Fascination with dreams has engaged the spiritually astute from the beginnings of recorded history.

In the early fourth century BCE, the ailing flocked to the shrine of the god Asclepius in Epidaurus Greece, in hopes their dreams would reveal strategies for treatment. The Sumerian Epic of Gilgamesh, 2100 BCE, depicted the hero’s reliance upon dreams before making decisions. Agamemnon’s dream to attack Troy opened Homer’s Iliad, 1194 BCE. Both the Old and New Testaments abound in dreams of guidance and affirmation. Plots construed by Shakespeare, Paul Bunyan, Dickens, James Joyce, even Stephen King often turn on dreams. Closer to our time, psychiatrists Sigmund Freud and C. G. Jung mapped the dream landscape for the resolute to follow.

Why this captivation with dreams that draw some toward actualizing their authentic selves? Once engaged by the unconscious, however there is no turning back. This is soul-work like none other: interfacing with the bedrock of Being.
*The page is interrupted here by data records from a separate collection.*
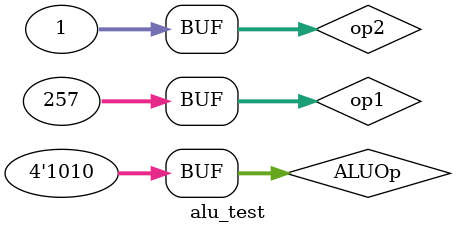
<source format=sv>
module alu_test;
	logic [3:0] ALUOp;
	logic [31:0] op1;
	logic [31:0] op2;
	logic [31:0] alu_result;

	localparam WAIT = 5000;

	alu alu_instance(
			ALUOp,
			op1,
			op2,
			alu_result
	);

    initial begin
		#WAIT;// <<
		ALUOp <= 4'b0000;
		op1 <= 32'h00010100;
		op2 <= 32'h00000001;
		#WAIT;// >>
		ALUOp <= 4'b0001;
		op1 <= 32'h80010100;
		op2 <= 32'h00000001;
		#WAIT;// >>>
		ALUOp <= 4'b0010;
		op1 <= 32'h80010100;
		op2 <= 32'h00000001;
		#WAIT;// +
		ALUOp <= 4'b0011;
		op1 <= 32'h00000101;
		op2 <= 32'h00000001;
		#WAIT;// -
		ALUOp <= 4'b0100;
		op1 <= 32'h00000101;
		op2 <= 32'h00000001;
		#WAIT;// &
		ALUOp <= 4'b0101;
		op1 <= 32'h00000101;
		op2 <= 32'h00000001;
		#WAIT;// |
		ALUOp <= 4'b0110;
		op1 <= 32'h00000101;
		op2 <= 32'h11100001;
		#WAIT;// ^
		ALUOp <= 4'b0111;
		op1 <= 32'h00000101;
		op2 <= 32'h00000001;
		#WAIT;// < No
		ALUOp <= 4'b1000;
		op1 <= 32'h00000101;
		op2 <= 32'h00000001;
		#WAIT;// < No
		ALUOp <= 4'b1000;
		op1 <= 32'h00000101;
		op2 <= 32'h81000001;
		#WAIT;// < Yes
		ALUOp <= 4'b1000;
		op1 <= 32'h00000101;
		op2 <= 32'h00110001;
		#WAIT;// == No
		ALUOp <= 4'b1001;
		op1 <= 32'h00000101;
		op2 <= 32'h00000001;
		#WAIT;// == Yes
		ALUOp <= 4'b1001;
		op1 <= 32'h00000101;
		op2 <= 32'h00000101;
		#WAIT;// !=
		ALUOp <= 4'b1010;
		op1 <= 32'h00000101;
		op2 <= 32'h00000001;
		#WAIT;
	end
endmodule
	

</source>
But it’s really not that difficult. Once within REM asleep, our Night-Teacher weaves snapshots of our lives and others into symbolic stories that reveal warring powers within our psyche, that exorcise madness, that jolt awareness, that soothe quaking limbs, and that prod us toward still further healing.

Simply record these stories in a notebook. Mull over them like the ancients did until they reveal their secrets. In such company, we can’t help but be restored to the original design of our birthright.